The Water Division of the Public Works Department is responsible for maintaining and managing the Village's water supply. Its 21 employees manage the Village's pump houses, meters and general water distribution. Glenview purchases its water from the Village of Wilmette.
Where does Glenview's water come from?
Thirsty? Fill a glass of water from the tap. Ready to cool off? Jump in the shower. Working on the lawn? Turn on the sprinkler. Clean, safe water is there whenever you need it and you probably don't give it much thought. But maybe you should. Glenview's water takes quite a circuitous route before it comes out of your tap or hose.
The long and winding road
It all starts at Lake Michigan. Glenview buys most of its water from the Village of Wilmette, and Wilmette's water plant is right on the waterfront at Lake Avenue (near Gilson Park). Two intake pipes running about a mile out into the lake bring "raw water" into the plant, where it receives a chemical pretreatment. Chlorine acts as a disinfectant, fluoride is added to keep your teeth healthy, carbon improves taste and odor and alum helps clarify the water.
Now the water enters mixing-settling basins. The alum forms a sticky, gelatinous material that attracts about 90 percent of the particles that come in from the lake and it all settles to the bottom of the tank. The last 10 percent is caught by large filters. Phosphate is added to the water, because it coats the pipes and prevents any lead (common in older homes) from leaching into your water supply. Finally, the water makes its way into underground reservoirs and out into pipes heading west toward Glenview.
On into Glenview
Far beneath the ground at Wilmette and Laramie Avenues, and at Laramie just north of Washington, 8.3 million gallons of water pass into Glenview from Wilmette through two pipes every day (on a hot day that can peak at 17 million gallons!). From there it travels into one of Glenview's four reservoir/pumping stations, where a little extra chlorine is added. In all likelihood you've passed at least one of our reservoir/pumping stations on your travels around town. Together, the stations at Laramie and Wilmette Avenue, Rugen Road near East Lake Avenue and West Lake Avenue near Pfingsten hold 16.3 million gallons.
More prominent are the two elevated water tanks, one on Waukegan south of Glenview Road, one on Central Road, west of Milwaukee Avenue. The level of water in these tanks rises and falls with the pressure in the pipes, and is constantly monitored. When the level drops below a certain point, additional pumps start up at the reservoirs.
From lake to tap
In the end, though, you probably care most about the water that comes into your house. And this travels through large pipes that leave the reservoir/pumping stations into a series of smaller and smaller pipes that branch out to cover the entire Village. Total Village use rises and falls every day (during half-time on Superbowl Sunday it really jumps!) but whenever you want it, it's there clear and pure all the way from the lake . . . to your glass of water.

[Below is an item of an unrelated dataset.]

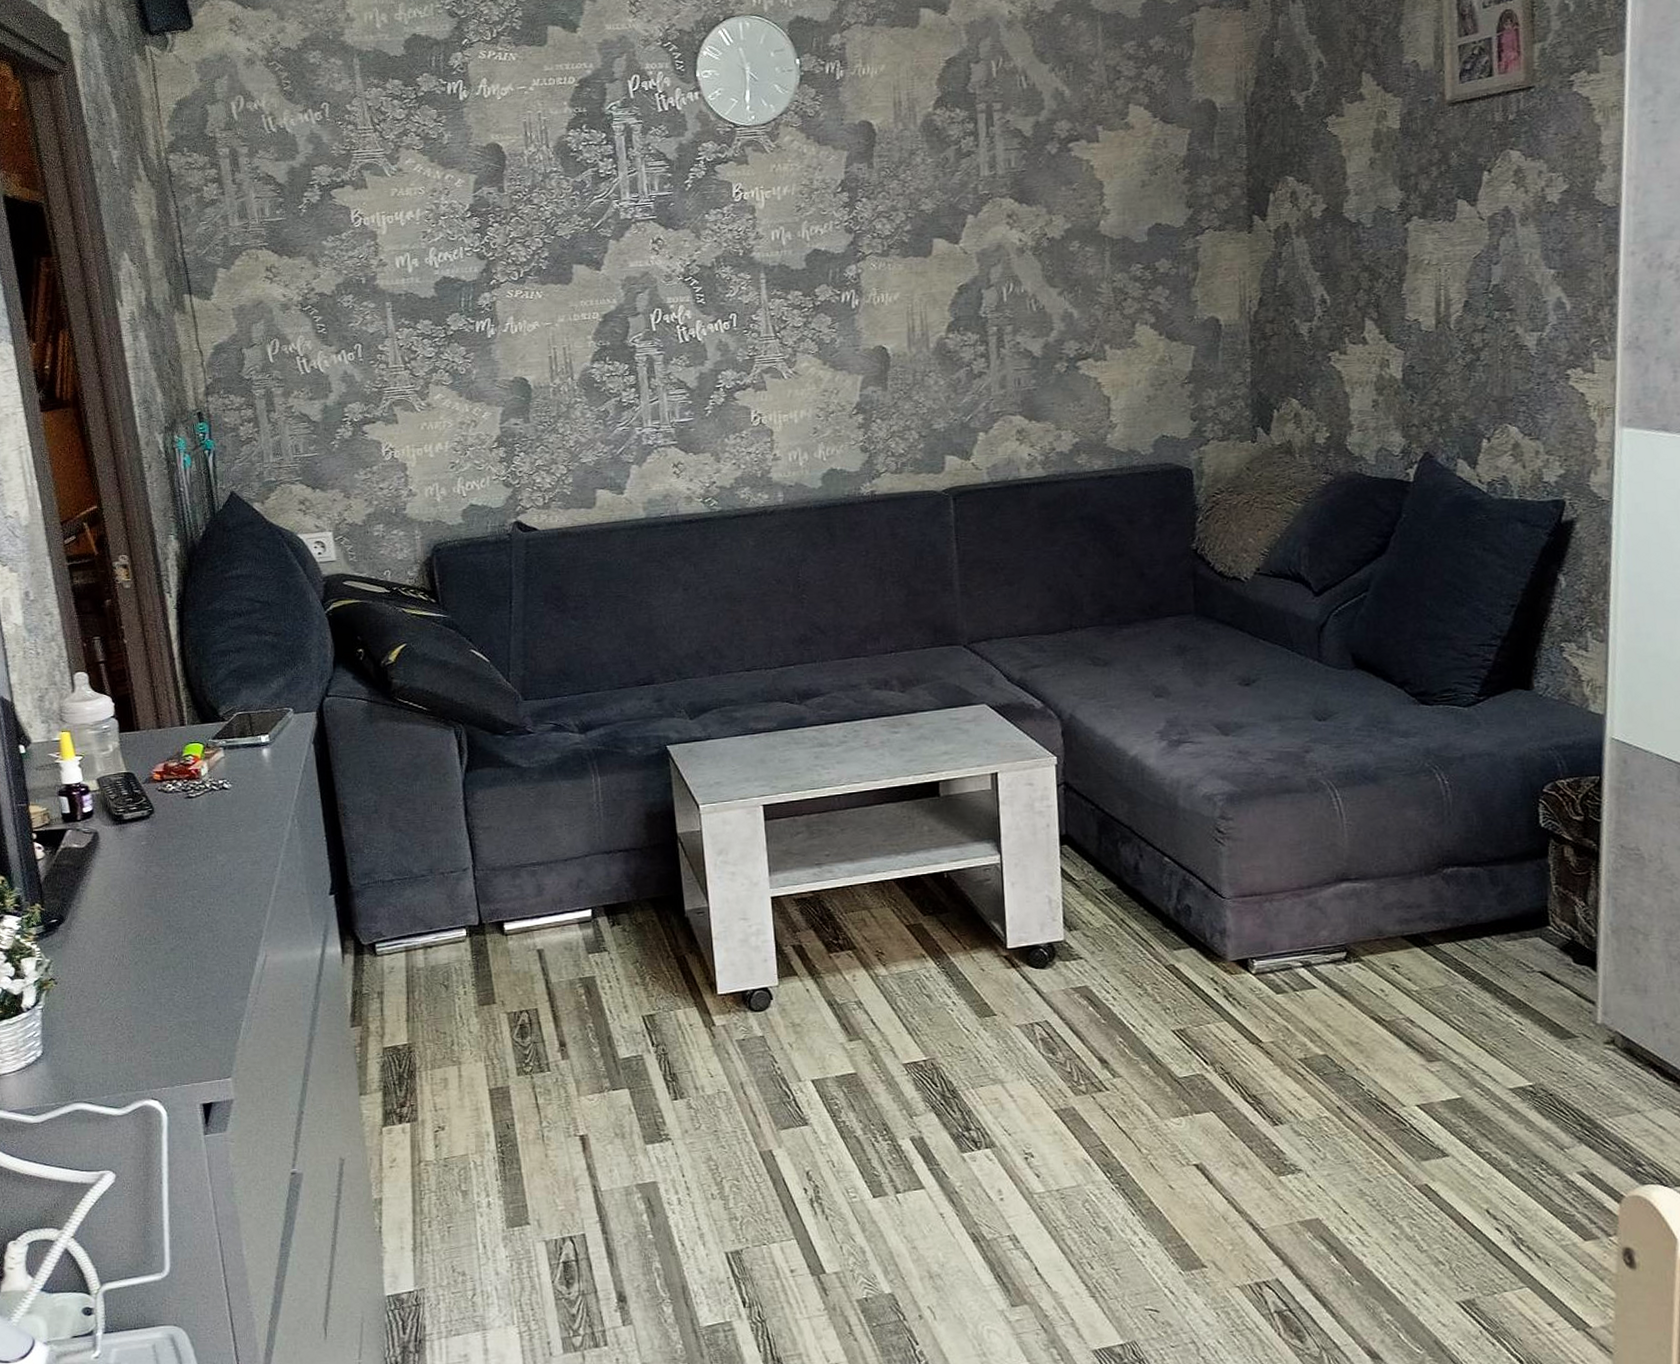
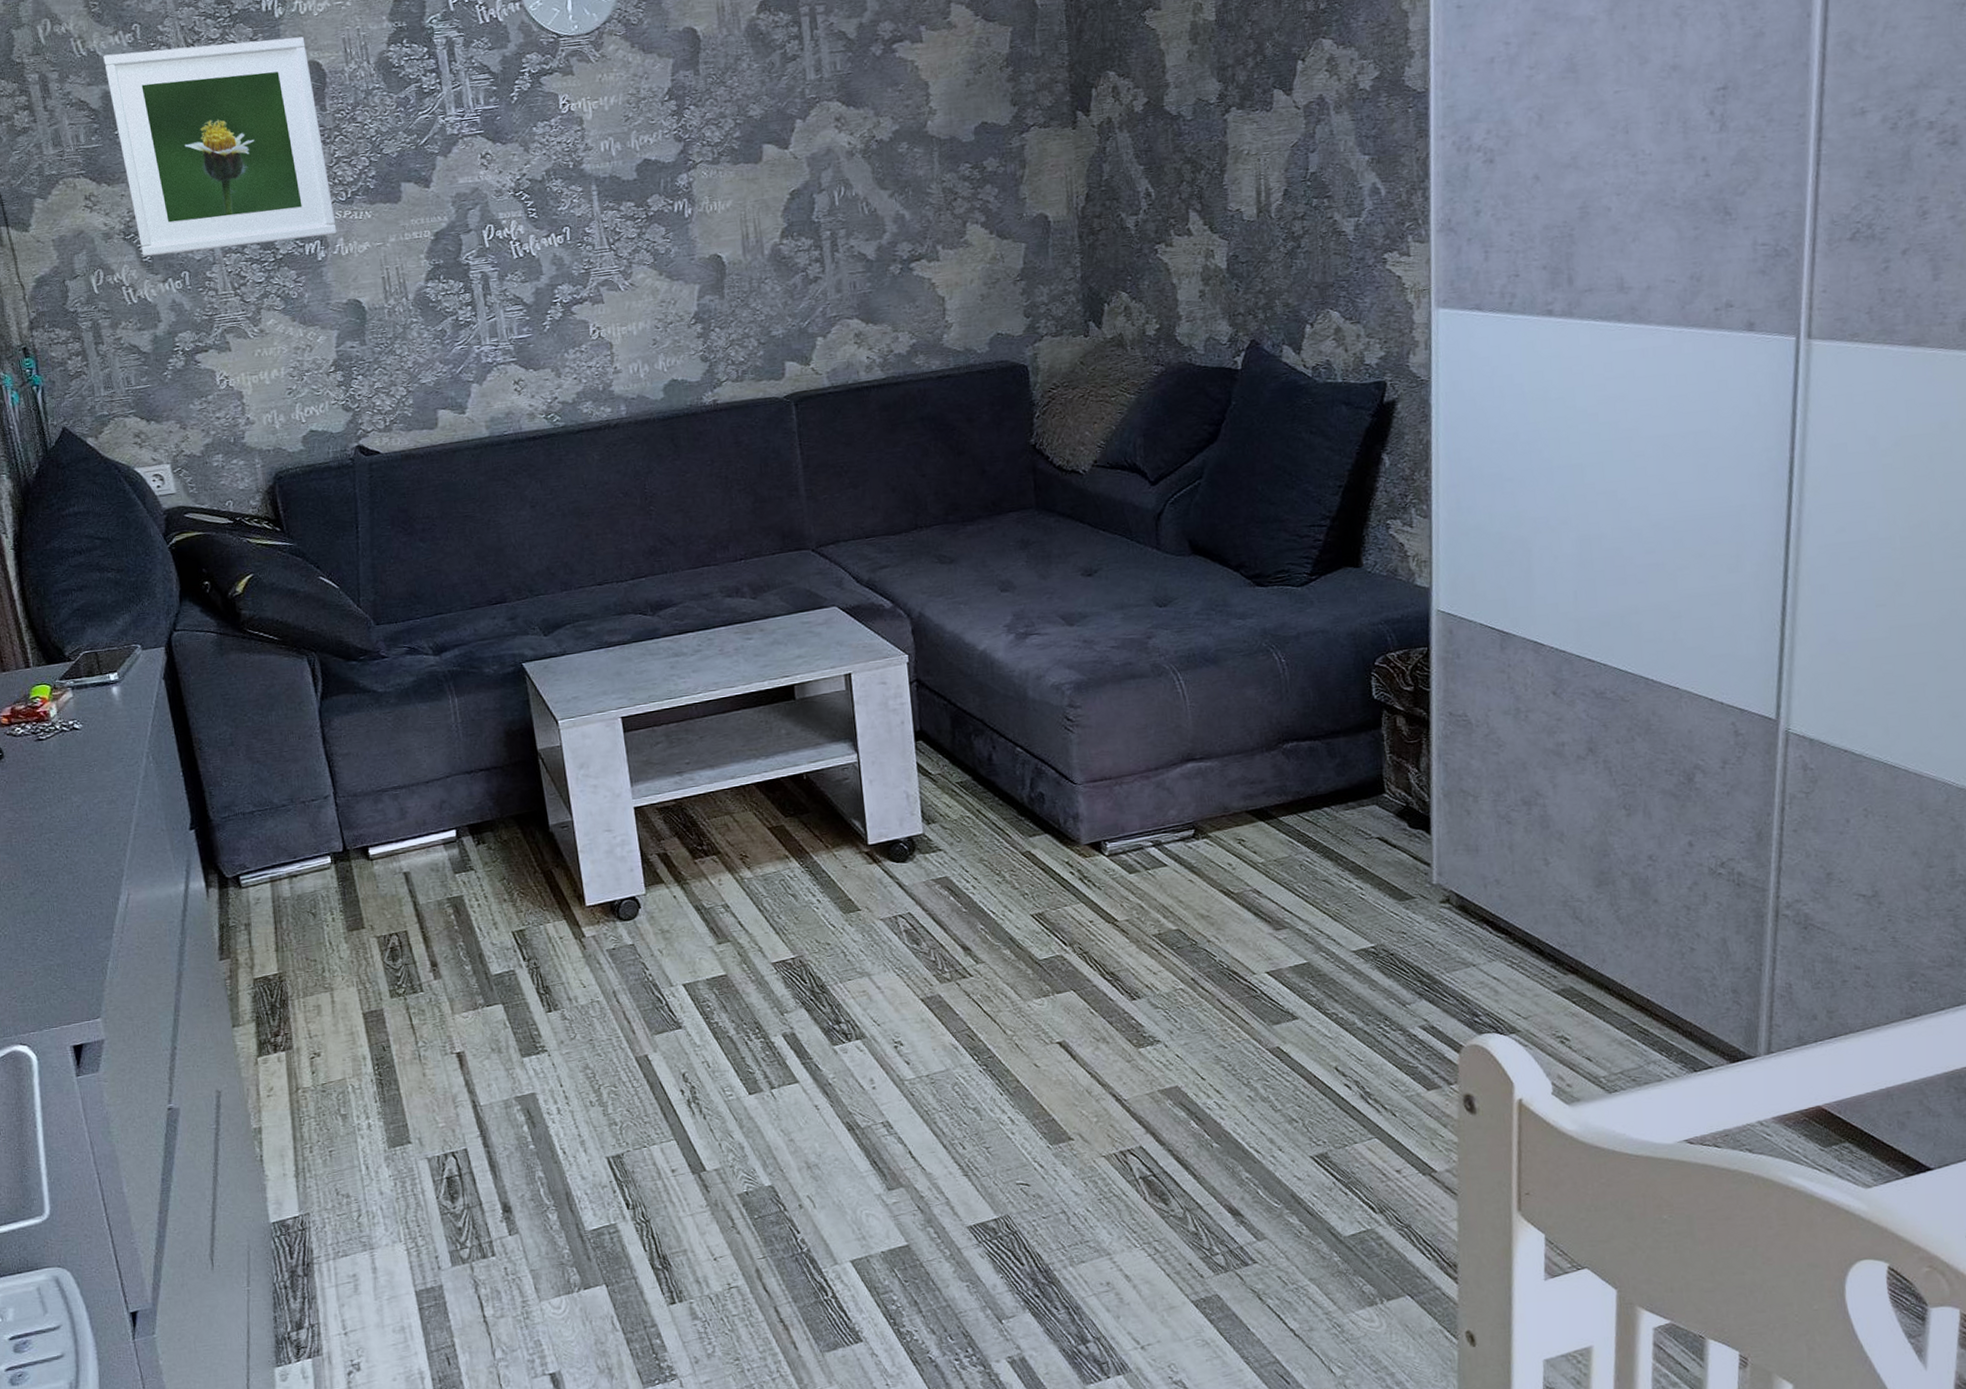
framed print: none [292,119,508,329] -> present [103,36,337,257]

The water meter inside your home is most likely to be in your basement, the crawlspace, or utility closet (if your house is on a slab.) Some homes in the Glenview service area actually have the meters in a pit in the front yard. The reading on your water meter today is the total volume of water that has gone through the meter since it was installed. Your usage for each billing cycle is derived by subtracting the previous reading from the current reading.
In 2015-16, the Village of Glenview replaced all 16,000 residential and commercial water meters within Glenview with new automated meters (picture above). That allowed the Village to implement an automated meter reading process for better customer service, greater data accuracy and reduced operational costs.
A good way to check for good flow (volume) in your home is the bucket test. Take a five-gallon bucket and put it in your laundry tub. You want a faucet with no screens or aerators. Note the position of the Low Flow Indicator -- for example, perhaps it's at seven. Open the faucet all the way, filling the bucket. When it is full, turn off the faucet. This should take about 30 seconds. Check the meter. The dial should be at two, which is five gallons.
Lawn sprinkling restrictions
Lawn sprinkling in Glenview between May 15 and September 15 is banned between the hours of 10 a.m. and 4 p.m. Additionally during that period, sprinkling is based on an odd-even day system. State law has mandated that in municipalities that use Lake Michigan water, sprinkling for even-numbered addresses can only take place on even-numbered dates (1234 Main Street on the 2nd, 4th, etc.) and watering for odd-numbered addresses can only take place on odd-numbered dates (4321 Main Street on the 1st, 3rd, etc.). No lawn sprinkling is permitted on the 31st of any month within that period.
The exception is newly-laid sod, hydroseed, trees and shrubs, which will be allowed a 90-day exemption to the restrictions.